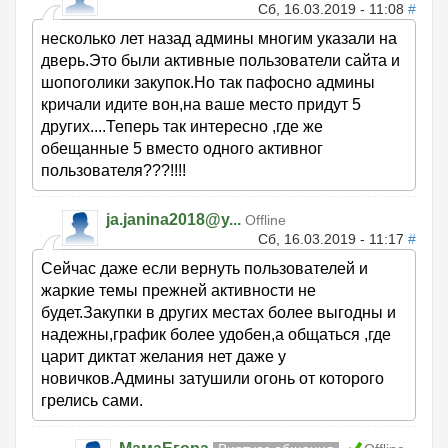
Сб, 16.03.2019 - 11:08
#
несколько лет назад админы многим указали на
дверь.Это были активные пользователи сайта и
шопоголики закупок.Но так пафосно админы
кричали идите вон,на ваше место придут 5
других....Теперь так интересно ,где же
обещанные 5 вместо одного активног
пользователя???!!!!
ja.janina2018@y...
Offline
Сб, 16.03.2019 - 11:17
#
Сейчас даже если вернуть пользователей и
жаркие темы прежней активности не
будет.Закупки в других местах более выгодны и
надежны,график более удобен,а общаться ,где
царит диктат желания нет даже у
новичков.Админы затушили огонь от которого
грелись сами.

§ Problem details
Please reproduce the text from every one of the records above, word for word, and leave out the pictures.

§ Exercise solution
Сб, 16.03.2019 - 11:08
#
несколько лет назад админы многим указали на
дверь.Это были активные пользователи сайта и
шопоголики закупок.Но так пафосно админы
кричали идите вон,на ваше место придут 5
других....Теперь так интересно ,где же
обещанные 5 вместо одного активног
пользователя???!!!!
ja.janina2018@y...
Offline
Сб, 16.03.2019 - 11:17
#
Сейчас даже если вернуть пользователей и
жаркие темы прежней активности не
будет.Закупки в других местах более выгодны и
надежны,график более удобен,а общаться ,где
царит диктат желания нет даже у
новичков.Админы затушили огонь от которого
грелись сами.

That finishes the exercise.